Patricia Cronin Exhibits Bodies and Soul at Conner Contemporary Art

February 7, 2012

Already boasting trendy restaurants, hipster bars and indoor mini-golf, H Street is giving residents yet another reason to visit the NE neighborhood this month. February 4 – March 10, Conner Contemporary Art is hosting Patricia Cronin’s Bodies and Soul exhibit – the artist’s first solo exhibition in the District.

Hosting Cronin’s exhibit in D.C., however, bears more significance than it simply being the NY-based artist’s first solo display in the city. This is because the focus of the exhibit, a sculpture titled Memorial to a Marriage, sends a very powerful political message at the height of a presidential election year. 

The near-life size bronze sculpture, cast after a funerary portrait Cronin created in 2002, depicts the artist and her life mate tangled in a sleeping embrace. The tomb-like piece represents the frustrations Cronin and many others felt (and still feel) over two women not being able to marry. In describing the piece upon completion in 2002, Cronin explained, “I’m resolved: If I can’t have it in life, I’m going to have it in death.”

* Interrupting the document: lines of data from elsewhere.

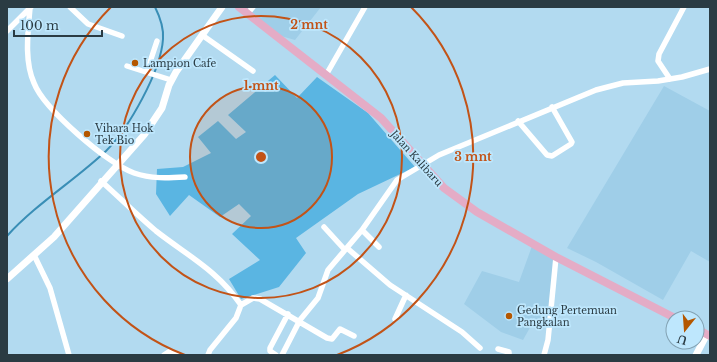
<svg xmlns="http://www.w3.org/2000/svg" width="717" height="362" viewBox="0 0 717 362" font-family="'Libre Baskerville',serif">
<rect width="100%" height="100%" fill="#b2daf0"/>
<path fill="#9fcee8" d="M 245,7 L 321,7 L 295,40 L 281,36 Z
M 664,86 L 710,111 L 710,262 L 691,251 L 663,300 L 596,262 L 567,248 Z
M 532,246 L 555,257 L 549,323 L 532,324 L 523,340 L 501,332 L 464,304 L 482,271 L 519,282 Z"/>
<path fill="#5ab5e2" d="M 275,75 L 297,98 L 317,77 L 368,113 L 415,167 L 358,194 L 296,238 L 306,253 L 279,287 L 241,299 L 229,279 L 260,260 L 232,234 L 251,216 L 239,204 L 220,217 L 189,195 L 170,216 L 156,194 L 157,169 L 183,167 L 211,153 L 198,137 L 218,121 L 236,139 L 246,132 L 228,115 Z"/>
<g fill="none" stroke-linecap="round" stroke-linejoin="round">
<path stroke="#398eb6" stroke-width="2" d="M 7,236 C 36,204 74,181 106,151 C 129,128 161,71 163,39 C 164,27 160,17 155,7"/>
<path stroke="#fff" stroke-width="5.5" d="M 70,7 L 88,24 L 122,36
M 30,8 C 28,32 24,61 34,83 C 44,109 108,164 134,173 C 151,179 168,178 185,177
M 248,13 L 253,7
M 7,31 L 31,7
M 202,35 L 253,71
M 127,66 L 171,80
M 147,71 L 157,41
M 326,75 L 365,7
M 670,79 L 658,61 L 659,54 L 684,7
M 518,121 L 547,155 L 552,156 L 571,144 L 572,142 L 552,107
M 101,181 C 120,198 137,215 156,231 C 188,256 217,270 241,305 L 253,298 L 260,299 L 327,338 L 332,339 L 340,329 L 354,336
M 324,227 L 345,250
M 362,230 L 379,247
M 347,248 L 390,285 L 462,332 L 480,348
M 34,255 L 50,288 L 69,355
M 395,319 L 406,295
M 498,349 L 509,352 L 509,355
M 164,355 L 170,351 L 177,355
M 208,355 L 210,350 L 236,318 L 241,305
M 276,355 L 270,351 L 270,348 L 288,314
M 282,355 L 300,320 L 318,298 L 328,270 L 362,230 L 397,180 L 439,155 L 596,90 L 623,83 L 658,81 L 682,77 L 710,69
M 544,355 L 548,340 L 556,257"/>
<path stroke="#fff" stroke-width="7" d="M 7,279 L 54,237 L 144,135 L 162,108 L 169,85 L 176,72 L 222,7
M 696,355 L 707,334"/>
<path stroke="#e4acc6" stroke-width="8" d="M 239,7 L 381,118 L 444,188 L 477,212 L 556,257 L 675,318
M 697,329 L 710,336"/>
</g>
<circle cx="261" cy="157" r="71" fill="#c25317" fill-opacity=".12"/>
<g fill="none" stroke="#c25317" stroke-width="2">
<circle cx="261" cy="157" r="71"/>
<circle cx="261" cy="157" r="141"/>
<path d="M185 355A212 212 0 0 1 111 7M411 7A212 212 0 0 1 337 355"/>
</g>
<g fill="#b45700" stroke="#bee7fd" stroke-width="1.5">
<circle cx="135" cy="63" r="4"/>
<circle cx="87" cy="134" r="4"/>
<circle cx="509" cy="316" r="4"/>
</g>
<g text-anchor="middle" stroke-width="3.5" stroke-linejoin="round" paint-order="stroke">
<g font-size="10" fill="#2a3b43" stroke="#bee7fd" text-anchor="start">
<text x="143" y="67">Lampion Cafe</text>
<text x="95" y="132">Vihara Hok<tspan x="95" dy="12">Tek Bio</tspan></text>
<text x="517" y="314">Gedung Pertemuan<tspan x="517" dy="12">Pangkalan</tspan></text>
</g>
<g font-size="10" fill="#2a3b43" stroke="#bee7fd">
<text transform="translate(417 158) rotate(48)" y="4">Jalan Kalibaru</text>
</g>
</g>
<circle cx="261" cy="157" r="6" fill="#c25317" stroke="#bee7fd" stroke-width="2"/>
<g font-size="12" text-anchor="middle" font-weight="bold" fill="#c25317" stroke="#bee7fd" stroke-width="3.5" stroke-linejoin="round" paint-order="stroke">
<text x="309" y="29">2 mnt</text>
<text x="261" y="90">1 mnt</text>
<text x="473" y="161">3 mnt</text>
</g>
<rect width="717" height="362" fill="none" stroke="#2a3b43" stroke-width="16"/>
<g transform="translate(685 330) rotate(197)"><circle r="19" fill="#bee7fd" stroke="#83a2b3"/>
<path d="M0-3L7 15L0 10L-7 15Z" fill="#b45700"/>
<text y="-6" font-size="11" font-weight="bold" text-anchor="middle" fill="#2a3b43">U</text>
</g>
<path d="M14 30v6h88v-6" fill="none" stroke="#2a3b43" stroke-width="2"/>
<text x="20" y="30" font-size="12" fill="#2a3b43" stroke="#bee7fd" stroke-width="3" paint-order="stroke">100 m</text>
</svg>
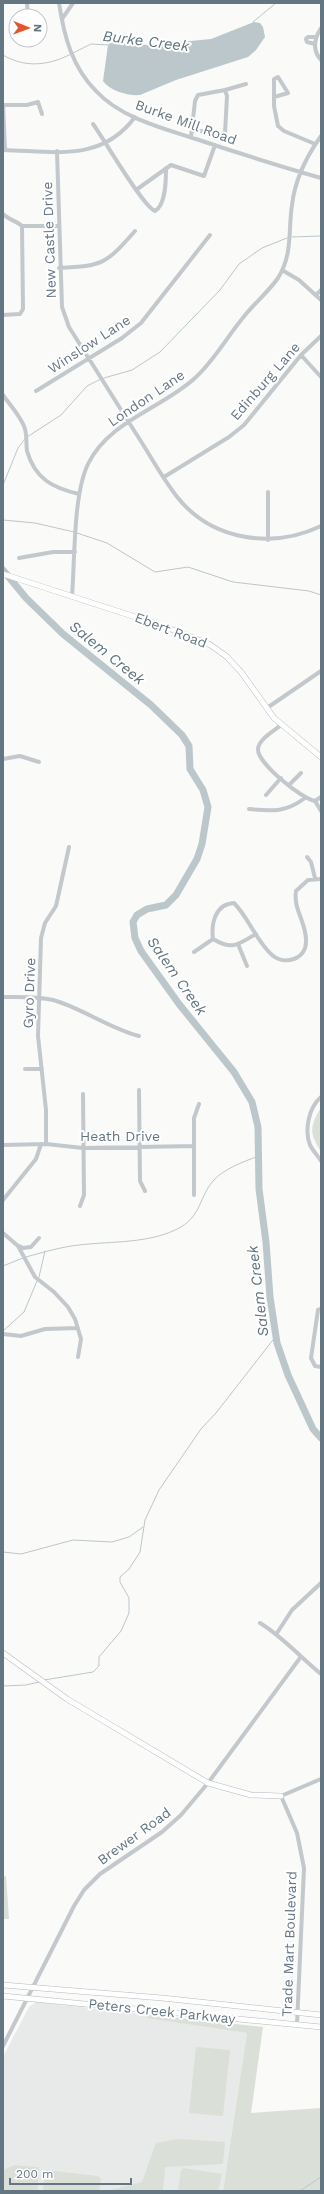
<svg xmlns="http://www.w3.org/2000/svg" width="324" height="2194" viewBox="0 0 324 2194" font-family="'Work Sans',sans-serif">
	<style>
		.built { fill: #e8e9e9 }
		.green { fill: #dadfd7 }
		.water { fill: #bbc7cb }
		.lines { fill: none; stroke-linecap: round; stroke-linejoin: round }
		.stream { stroke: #bbc7cb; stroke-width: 1 }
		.river { stroke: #bbc7cb; stroke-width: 7 }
		.major-casing { stroke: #b5babe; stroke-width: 6 }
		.minor { stroke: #c3c8cc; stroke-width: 4 }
		.major { stroke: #fff; stroke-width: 5 }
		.labels { text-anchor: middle; stroke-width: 4; stroke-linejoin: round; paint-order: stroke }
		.street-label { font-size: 14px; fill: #657683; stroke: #fff }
		.water-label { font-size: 15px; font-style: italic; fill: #60757c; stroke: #fff }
	</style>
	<rect width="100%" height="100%" fill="#fafaf8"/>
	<!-- built -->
	<path class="built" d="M36,2002L144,2014L147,2018L152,2019L247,2033L223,2191H155L152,2180L106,2191H38L39,2167L14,2165L3,2170V2057L29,2007Z"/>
	<!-- green -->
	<path class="green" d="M320,1109H321V1152C310,1134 309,1128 320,1109Z
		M6,1876L9,1919H3V1877Z
		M144,2014L263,2027L251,2113L321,2108V2191H223L247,2033L152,2019L147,2018Z
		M196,2047L230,2050L223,2116L189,2113Z
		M179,2139L225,2142L223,2164L165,2167L163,2191H106L142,2182L156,2143Z
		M14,2165L39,2167L38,2191H3V2170Z
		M183,2168L222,2174L218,2191H178L181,2171Z
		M45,2170L98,2176L101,2179L99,2191H43Z"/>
	<!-- water -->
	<path class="water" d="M254,22L260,23L263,27L265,37L256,50L248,57L176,80L140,95C128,96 110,91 103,81L108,45L111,43L149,45L211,39Z"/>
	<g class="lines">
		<!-- stream -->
		<path class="stream" d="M253,22L276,3
			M73,53L91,44L108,45
			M3,55C25,68 48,66 71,54
			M292,237L321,236
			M104,378L132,370L160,352L220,290L239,264L262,248L287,238
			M27,437L61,415L87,386L101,379
			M3,485L18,448L25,439
			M3,520L35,523L74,532
			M77,533L107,543L155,572L188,567L233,582L309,591L321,595
			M26,1257C44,1252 61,1247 79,1245C112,1241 151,1244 181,1227C201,1215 200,1196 213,1181C223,1169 245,1161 259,1156
			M3,1266L23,1258
			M39,1277L45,1251
			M3,1331L24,1312L37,1281
			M3,1552L21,1554L73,1540L112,1542L129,1537L143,1527
			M44,1680L93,1672L99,1666V1657L121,1631L129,1613V1598L120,1582V1577L129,1569L140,1552L145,1520L159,1490L201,1429L216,1413L276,1336
			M3,1686L26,1685L39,1682
			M300,2191L321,2177"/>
		<!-- river -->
		<path class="river" d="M3,570L26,598L63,634L151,705L182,735L189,746L190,769L203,790L208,807L202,844L197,859L176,895L166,905L147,909L137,915L133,922L135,938L141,951L179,1004L234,1072L252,1102L258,1127L259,1189L266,1242L270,1297L277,1343L288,1375L313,1429L321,1438"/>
		<defs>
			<path id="major" d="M3,574L163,626L209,644L226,656L241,672L274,718L321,757
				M3,1653L67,1699L208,1783L251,1795L281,1796
				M3,1985L162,1998L321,2015
				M3,1996L321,2027"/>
		</defs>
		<!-- major casing -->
		<use href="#major" class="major-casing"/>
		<!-- minor -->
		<path class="minor" d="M27,3L28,16
			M59,3C64,36 72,67 96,91C121,118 162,128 196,139C238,153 279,166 321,178
			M62,19L73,3
			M321,28C314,39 312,50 321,60
			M315,44L307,42L306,39L308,37H316
			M225,90L246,84
			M274,97L288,93L278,77L274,79V106L278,126L284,131L315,144
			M3,105H27L38,102L42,114
			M3,105L5,150
			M93,124C104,139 143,207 155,211C166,205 166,180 166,168
			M191,137L195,101L198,95L225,90L227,96L225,133L223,134L193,130
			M3,150C53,151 101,163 135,117
			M57,151L62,307L69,327C91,362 113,397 135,432C149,453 162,478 178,498C213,541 273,549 321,526
			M136,190L171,165L204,176L215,145
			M3,214C9,220 17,221 22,226H59
			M59,268C103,266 106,264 135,231
			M282,270L299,280L321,300
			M316,295L321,290
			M3,315L20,314L23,309L22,226
			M301,355L321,377
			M36,391L122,338L141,323L210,235
			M3,395C10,405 22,418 25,429C27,436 26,444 27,451C35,479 53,488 79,494
			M164,477L229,437L244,425L301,355L321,336
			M268,540V492
			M19,558L53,552H75
			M72,596C75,560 73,495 88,464C109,421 161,409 195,378C215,360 228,335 246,314C256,302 269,291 278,278C293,254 288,231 292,205C295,179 306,157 321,136
			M267,708L321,671
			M281,725C274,731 259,739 258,749C257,763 302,799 315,801L321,797
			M3,759L20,756L39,762
			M289,785L301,773
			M266,795L281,778
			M315,801L321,811
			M249,809C272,811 285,813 305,798
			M307,857L311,862L315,878
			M256,934C238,944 233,951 213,939C211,924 215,904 234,903C249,918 256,941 272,955C285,966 306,959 306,942C307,923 293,910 296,891L308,880L321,879
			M238,944L247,966
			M194,952L213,939
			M3,997C19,997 37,996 53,1000C82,1008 108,1028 139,1036
			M25,1069H42
			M139,1090L140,1181L145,1191
			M321,1097C309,1107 304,1130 310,1145C313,1151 318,1156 321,1161
			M46,1144V1110L38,1036L41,938L45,923L56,906L69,847
			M3,1145L46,1144L83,1148L194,1146
			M194,1195V1118L199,1104
			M3,1200L36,1159L41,1144
			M80,1206L84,1195L83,1094
			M3,1233L18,1246L35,1277L54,1292L68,1307L75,1319L81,1339L78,1357
			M19,1246L23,1248L31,1247L39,1238
			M321,1309L318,1310L311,1358L315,1366L321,1367
			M3,1334L21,1336L45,1329L78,1328
			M260,1623C283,1637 300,1657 321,1674
			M277,1633L292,1610L321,1583
			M297,2024L304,1868L297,1833L281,1796L321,1779
			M3,2046L74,1906L84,1890L100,1874L162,1832L181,1815L208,1783L300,1658"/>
		<!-- major -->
		<use href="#major" class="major"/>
	</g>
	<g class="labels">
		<!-- street labels -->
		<g class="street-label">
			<text transform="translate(186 122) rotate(20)" y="5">Burke Mill Road</text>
			<text transform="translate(49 240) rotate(-92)" y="5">New Castle Drive</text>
			<text transform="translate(89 344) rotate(-33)" y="5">Winslow Lane</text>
			<text transform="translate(265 381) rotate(-49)" y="5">Edinburg Lane</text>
			<text transform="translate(146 398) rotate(-34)" y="5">London Lane</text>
			<text transform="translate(171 630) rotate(21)" y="5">Ebert Road</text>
			<text transform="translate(29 993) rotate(-88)" y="5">Gyro Drive</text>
			<text x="120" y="1141">Heath Drive</text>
			<text transform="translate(134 1836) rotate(-36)" y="5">Brewer Road</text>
			<text transform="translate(289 1944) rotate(-88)" y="5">Trade Mart Boulevard</text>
			<text transform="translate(162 2011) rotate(6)" y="5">Peters Creek Parkway</text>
		</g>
		<!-- water labels -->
		<g class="water-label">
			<text transform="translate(146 41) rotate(7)" y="5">Burke Creek</text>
			<text transform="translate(107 653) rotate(39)" y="5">Salem Creek</text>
			<text transform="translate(177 976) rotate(55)" y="5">Salem Creek</text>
			<text transform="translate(258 1291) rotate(-97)" y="5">Salem Creek</text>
		</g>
	</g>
	<!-- border -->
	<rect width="324" height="2194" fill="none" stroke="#657683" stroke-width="8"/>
	<!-- north arrow -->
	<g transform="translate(28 28) rotate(91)"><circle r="19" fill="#ffffff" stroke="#c1c8cd"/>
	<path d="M0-3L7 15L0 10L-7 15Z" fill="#e4572e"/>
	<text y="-6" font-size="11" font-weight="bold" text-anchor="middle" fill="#657683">N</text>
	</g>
	<!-- scale -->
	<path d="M10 2178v6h121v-6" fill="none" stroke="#657683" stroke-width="2"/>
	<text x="16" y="2178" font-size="12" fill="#657683" stroke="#ffffff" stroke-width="3" paint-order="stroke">200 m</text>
</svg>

Not predicting that the law would change (in some states, at least) within a decade from completing her piece, Cronin says, “What started out as political art turned out to be prophetic. It is now really a Memorial to a Marriage.”

Even though gay marriage is legal in D.C., only six other states in the nation allow women and men to marry another person of the same sex. This election year, gay rights remain an important social and political issue. Therefore, exhibiting Cronin’s art in the nation’s capital sends a message calling for continued change and a reminder of frustration shared by many.

When discussing Memorial to a Marriage during the opening reception on Saturday night, Cronin explained the irony in the medium she chose. “Bronze is so masculine… but the piece, overall, is very feminine.” 

Both the masculine and feminine qualities of the sculpture are evident upon first glance. The flowing locks of curly bronze hair, the whimsically folded sheets and two curvy bodies locked in an embrace lie in contrast to the hard, cold bronze medium and the realistic element of the piece caused by the effects of gravity when the bronze was poured.

Ultimately, the piece flawlessly combines beautiful aesthetics with the inherent symbolic messages of love, frustrations with political obstacles and hope in changing times.